People are awesome! Darrell Brixey helped Lance give Tanah a blessing; Randee and Kevin bought pizza for us so we had food to come home to; our non-injured three children cleaned the house while we were gone and then went to Dragos who graciously entertained them. Blessings.
And I mustn’t forget the miracle of the key. At lunch I discovered I did not have the truck key with me. Where was it? As I biked rapidly to the truck, I could only hope and pray that I would find the key rapidly so I could rapidly return to my daughter. The key was there, hanging from the lock on the outside of the driver’s side door—in plain sight, next to a busy road. Both key and truck could have been taken. Another tender mercy.
So, there you have it. Tanah’s news. It is not the “fun news” I anticipated I would be sharing when I announced in last week’s letter that Tanah had tidings pending but it is the most recent Tanah tale.
P.S. Here is the news I planned on sharing this week:
Monday Tanah starts working at Burger Bar in Roy (if she can walk……), “home of the ‘Big Ben’, family owned and operated since 1956”. http://burgerbarutah.com/ As she offered Tanah the job, the owner said, “This isn’t just a summer job; I want you to be with us through your high school career.” Burger Bar is closed on Sundays and has a reputation of being a great place to work. I am thrilled. Tanah’s excitement does not quite match mine—she is the one that actually has to commit to working—but she is pleased.
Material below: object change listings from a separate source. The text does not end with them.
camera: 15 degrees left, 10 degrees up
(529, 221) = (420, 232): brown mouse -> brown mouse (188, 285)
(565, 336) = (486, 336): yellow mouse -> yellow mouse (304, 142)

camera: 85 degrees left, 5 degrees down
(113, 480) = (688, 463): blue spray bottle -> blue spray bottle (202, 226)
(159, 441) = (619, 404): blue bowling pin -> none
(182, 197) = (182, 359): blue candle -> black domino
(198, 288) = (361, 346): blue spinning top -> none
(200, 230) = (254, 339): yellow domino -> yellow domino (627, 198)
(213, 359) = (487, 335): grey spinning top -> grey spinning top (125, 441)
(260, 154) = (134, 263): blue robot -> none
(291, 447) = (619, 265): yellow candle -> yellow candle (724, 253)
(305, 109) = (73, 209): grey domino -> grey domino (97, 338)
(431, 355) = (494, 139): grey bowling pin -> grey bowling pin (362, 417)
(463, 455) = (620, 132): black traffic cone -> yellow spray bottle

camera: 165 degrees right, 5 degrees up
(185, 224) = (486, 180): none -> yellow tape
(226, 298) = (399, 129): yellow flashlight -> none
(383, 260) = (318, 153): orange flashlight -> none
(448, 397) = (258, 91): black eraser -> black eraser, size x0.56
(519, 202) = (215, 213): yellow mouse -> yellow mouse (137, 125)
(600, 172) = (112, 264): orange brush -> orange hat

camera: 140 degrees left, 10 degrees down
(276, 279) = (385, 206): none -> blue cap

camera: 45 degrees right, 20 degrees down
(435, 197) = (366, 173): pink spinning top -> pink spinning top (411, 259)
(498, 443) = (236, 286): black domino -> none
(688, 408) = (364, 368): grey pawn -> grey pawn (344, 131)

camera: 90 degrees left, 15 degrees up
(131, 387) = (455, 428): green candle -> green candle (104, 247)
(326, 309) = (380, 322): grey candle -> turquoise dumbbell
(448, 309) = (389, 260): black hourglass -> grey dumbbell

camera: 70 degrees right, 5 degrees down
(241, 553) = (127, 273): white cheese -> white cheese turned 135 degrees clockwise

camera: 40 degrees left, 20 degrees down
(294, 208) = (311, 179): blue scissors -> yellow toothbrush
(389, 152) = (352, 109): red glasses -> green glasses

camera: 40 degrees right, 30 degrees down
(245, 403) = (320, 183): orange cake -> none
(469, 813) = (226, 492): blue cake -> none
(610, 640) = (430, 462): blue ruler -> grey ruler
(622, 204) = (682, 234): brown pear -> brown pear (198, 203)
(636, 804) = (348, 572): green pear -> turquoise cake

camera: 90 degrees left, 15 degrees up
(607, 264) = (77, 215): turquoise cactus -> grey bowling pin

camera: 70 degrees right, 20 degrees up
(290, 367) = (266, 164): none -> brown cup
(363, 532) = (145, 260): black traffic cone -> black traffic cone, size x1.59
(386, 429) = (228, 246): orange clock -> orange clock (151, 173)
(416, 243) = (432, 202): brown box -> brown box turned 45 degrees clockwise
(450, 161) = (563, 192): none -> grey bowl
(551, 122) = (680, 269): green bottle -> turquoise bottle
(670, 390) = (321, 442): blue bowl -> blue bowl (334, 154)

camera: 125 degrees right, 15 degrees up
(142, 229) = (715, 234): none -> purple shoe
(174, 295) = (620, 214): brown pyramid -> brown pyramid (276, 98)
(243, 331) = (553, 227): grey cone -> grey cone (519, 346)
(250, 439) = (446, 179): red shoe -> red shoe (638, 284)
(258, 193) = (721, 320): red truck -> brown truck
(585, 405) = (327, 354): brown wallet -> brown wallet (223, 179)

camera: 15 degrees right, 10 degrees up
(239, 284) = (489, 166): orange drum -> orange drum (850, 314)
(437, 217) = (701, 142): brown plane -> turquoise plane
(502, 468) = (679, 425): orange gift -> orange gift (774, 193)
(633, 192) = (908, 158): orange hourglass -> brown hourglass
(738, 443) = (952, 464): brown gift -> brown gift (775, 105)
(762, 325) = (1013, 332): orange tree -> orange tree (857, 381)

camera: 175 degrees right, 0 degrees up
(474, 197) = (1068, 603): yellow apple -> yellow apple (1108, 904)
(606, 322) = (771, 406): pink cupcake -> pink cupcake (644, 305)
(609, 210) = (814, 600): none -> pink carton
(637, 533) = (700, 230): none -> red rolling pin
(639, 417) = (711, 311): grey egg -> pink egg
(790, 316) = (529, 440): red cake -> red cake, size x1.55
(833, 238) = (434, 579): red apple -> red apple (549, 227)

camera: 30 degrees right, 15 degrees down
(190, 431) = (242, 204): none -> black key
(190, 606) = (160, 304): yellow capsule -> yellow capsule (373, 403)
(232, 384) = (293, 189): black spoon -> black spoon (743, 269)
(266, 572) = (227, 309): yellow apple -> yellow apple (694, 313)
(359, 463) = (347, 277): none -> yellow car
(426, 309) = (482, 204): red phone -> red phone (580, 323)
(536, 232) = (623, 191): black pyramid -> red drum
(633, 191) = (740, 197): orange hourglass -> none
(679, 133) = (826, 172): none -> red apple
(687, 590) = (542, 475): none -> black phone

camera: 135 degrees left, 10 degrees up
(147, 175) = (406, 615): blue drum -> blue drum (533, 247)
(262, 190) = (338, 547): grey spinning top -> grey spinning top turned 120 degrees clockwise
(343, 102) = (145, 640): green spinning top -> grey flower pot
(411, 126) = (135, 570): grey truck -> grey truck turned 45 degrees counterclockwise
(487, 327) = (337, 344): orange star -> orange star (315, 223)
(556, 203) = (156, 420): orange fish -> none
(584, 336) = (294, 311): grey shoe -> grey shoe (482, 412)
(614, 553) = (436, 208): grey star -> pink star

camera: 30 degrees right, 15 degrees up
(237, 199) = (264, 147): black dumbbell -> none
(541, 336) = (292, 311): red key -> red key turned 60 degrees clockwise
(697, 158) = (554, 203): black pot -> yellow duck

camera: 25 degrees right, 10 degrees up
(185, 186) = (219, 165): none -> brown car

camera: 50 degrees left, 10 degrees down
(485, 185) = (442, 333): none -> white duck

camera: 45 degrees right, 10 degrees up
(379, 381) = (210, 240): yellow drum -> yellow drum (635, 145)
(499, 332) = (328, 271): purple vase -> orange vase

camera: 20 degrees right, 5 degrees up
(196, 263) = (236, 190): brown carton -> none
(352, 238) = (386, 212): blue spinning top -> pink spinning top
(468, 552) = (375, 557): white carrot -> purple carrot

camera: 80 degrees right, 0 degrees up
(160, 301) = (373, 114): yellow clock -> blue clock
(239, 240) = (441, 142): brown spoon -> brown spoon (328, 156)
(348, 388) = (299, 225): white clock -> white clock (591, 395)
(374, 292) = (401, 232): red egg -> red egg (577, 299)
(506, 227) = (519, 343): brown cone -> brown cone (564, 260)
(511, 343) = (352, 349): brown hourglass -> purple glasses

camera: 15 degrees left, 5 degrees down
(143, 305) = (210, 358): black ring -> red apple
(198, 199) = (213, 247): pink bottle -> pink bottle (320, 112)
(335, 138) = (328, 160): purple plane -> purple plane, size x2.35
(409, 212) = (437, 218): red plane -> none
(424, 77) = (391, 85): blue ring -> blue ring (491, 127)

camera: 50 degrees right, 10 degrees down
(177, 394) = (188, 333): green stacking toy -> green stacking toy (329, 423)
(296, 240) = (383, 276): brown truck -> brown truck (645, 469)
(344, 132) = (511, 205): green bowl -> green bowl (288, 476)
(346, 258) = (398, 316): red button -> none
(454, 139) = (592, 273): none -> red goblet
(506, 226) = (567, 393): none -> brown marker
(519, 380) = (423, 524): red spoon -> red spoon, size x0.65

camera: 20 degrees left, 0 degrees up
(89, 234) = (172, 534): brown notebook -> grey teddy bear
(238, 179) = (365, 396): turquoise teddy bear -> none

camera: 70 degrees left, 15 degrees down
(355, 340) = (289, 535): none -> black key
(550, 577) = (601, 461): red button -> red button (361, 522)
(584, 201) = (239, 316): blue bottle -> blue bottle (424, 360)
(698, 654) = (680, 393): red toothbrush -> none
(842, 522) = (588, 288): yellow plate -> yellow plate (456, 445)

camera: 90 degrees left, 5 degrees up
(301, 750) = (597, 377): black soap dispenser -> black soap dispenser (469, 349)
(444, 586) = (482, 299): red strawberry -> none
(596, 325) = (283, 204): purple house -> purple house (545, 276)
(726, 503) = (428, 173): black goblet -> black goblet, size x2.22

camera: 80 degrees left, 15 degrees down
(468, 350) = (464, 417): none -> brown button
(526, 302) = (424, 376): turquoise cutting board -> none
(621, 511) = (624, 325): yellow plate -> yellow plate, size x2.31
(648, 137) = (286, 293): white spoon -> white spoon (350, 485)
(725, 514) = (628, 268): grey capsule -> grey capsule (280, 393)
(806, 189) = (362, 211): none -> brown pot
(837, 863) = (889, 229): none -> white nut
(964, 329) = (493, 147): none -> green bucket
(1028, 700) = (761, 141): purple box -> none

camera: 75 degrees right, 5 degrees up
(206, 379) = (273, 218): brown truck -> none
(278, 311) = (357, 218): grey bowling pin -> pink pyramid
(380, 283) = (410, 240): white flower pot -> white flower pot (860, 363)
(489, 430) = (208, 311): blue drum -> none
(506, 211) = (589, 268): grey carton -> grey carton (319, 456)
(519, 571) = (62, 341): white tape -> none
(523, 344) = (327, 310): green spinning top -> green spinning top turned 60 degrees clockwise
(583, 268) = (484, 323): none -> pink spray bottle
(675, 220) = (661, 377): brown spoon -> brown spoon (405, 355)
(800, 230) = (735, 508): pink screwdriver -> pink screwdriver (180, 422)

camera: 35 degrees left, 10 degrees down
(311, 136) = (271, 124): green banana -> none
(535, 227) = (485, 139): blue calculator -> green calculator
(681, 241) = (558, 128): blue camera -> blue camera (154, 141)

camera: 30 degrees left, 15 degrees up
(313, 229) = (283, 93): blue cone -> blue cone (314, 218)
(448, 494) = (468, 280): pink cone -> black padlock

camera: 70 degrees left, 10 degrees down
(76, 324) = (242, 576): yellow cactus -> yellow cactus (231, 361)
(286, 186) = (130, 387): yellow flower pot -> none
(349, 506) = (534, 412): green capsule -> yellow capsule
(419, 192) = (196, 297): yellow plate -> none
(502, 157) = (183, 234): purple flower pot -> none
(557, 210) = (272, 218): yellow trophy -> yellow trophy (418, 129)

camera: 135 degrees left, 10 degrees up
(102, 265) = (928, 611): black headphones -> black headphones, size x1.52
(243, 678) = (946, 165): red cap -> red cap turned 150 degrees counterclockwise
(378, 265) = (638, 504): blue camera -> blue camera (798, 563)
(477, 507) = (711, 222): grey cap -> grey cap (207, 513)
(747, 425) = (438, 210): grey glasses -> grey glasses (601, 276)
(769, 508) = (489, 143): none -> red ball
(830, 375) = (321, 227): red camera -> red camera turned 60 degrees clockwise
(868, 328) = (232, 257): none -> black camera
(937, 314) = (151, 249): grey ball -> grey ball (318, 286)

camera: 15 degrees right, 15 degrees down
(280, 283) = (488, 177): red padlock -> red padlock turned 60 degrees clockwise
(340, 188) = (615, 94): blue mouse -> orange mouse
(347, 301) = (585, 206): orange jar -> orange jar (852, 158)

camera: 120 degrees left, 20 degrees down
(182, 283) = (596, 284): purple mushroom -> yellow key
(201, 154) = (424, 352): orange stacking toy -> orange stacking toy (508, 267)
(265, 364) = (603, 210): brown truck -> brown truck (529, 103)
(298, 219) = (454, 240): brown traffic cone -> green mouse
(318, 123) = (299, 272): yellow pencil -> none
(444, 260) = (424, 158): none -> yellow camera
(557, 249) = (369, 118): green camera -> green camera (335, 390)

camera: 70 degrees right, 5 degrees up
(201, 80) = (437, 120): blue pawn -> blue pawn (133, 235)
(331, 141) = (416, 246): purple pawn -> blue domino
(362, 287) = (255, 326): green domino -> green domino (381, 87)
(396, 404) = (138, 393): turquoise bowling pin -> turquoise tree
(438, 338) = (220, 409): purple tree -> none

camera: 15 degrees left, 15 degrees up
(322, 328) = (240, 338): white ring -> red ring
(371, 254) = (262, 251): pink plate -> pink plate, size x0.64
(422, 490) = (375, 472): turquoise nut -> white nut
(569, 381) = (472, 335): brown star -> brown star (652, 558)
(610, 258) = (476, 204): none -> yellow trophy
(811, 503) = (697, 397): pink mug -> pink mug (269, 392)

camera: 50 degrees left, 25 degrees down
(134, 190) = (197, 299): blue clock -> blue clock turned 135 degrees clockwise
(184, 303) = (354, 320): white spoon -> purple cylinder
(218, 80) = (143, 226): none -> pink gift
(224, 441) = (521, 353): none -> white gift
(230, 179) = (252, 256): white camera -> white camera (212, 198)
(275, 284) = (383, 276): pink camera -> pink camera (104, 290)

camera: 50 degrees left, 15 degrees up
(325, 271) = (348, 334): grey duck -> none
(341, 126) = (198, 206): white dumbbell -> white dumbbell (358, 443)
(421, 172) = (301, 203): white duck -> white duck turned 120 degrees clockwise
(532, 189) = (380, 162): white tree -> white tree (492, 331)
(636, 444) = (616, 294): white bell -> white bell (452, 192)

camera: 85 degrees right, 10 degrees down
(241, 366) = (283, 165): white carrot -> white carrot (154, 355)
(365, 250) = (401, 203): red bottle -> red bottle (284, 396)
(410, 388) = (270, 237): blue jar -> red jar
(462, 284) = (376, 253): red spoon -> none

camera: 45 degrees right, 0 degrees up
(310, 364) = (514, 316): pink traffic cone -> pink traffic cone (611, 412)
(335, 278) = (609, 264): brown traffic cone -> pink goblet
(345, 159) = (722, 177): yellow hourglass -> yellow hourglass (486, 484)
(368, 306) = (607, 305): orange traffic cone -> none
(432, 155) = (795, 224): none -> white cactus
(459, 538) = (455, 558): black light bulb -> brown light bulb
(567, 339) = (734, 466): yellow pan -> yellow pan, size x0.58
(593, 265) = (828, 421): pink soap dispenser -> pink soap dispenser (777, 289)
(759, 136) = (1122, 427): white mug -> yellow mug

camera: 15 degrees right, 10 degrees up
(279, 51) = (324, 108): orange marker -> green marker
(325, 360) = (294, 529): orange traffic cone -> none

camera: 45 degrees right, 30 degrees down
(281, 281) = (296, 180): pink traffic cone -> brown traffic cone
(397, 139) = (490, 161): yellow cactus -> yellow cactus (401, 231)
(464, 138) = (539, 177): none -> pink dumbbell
This last statement—that I am thrilled and Tanah is only pleased—also applied to the date Tanah went on Tuesday. The young man is such a nice, NICE guy. When we were in Barnes and Noble in December we ran into him and he chatted with Miles for over 30 minutes about football. I know he had an ulterior motive (Tanah) but still, any guy that will chat with a 10 year old for 30 minutes, even if he has an ulterior motive, is super in my book. He just graduated and is heading to a mission so he is safe; he will be a fun, nice date but no threat of becoming a boyfriend because he will be gone. Best case scenario in my book. (Update: Tanah had a great time. “He is such a NICE guy,” was her comment afterwards.)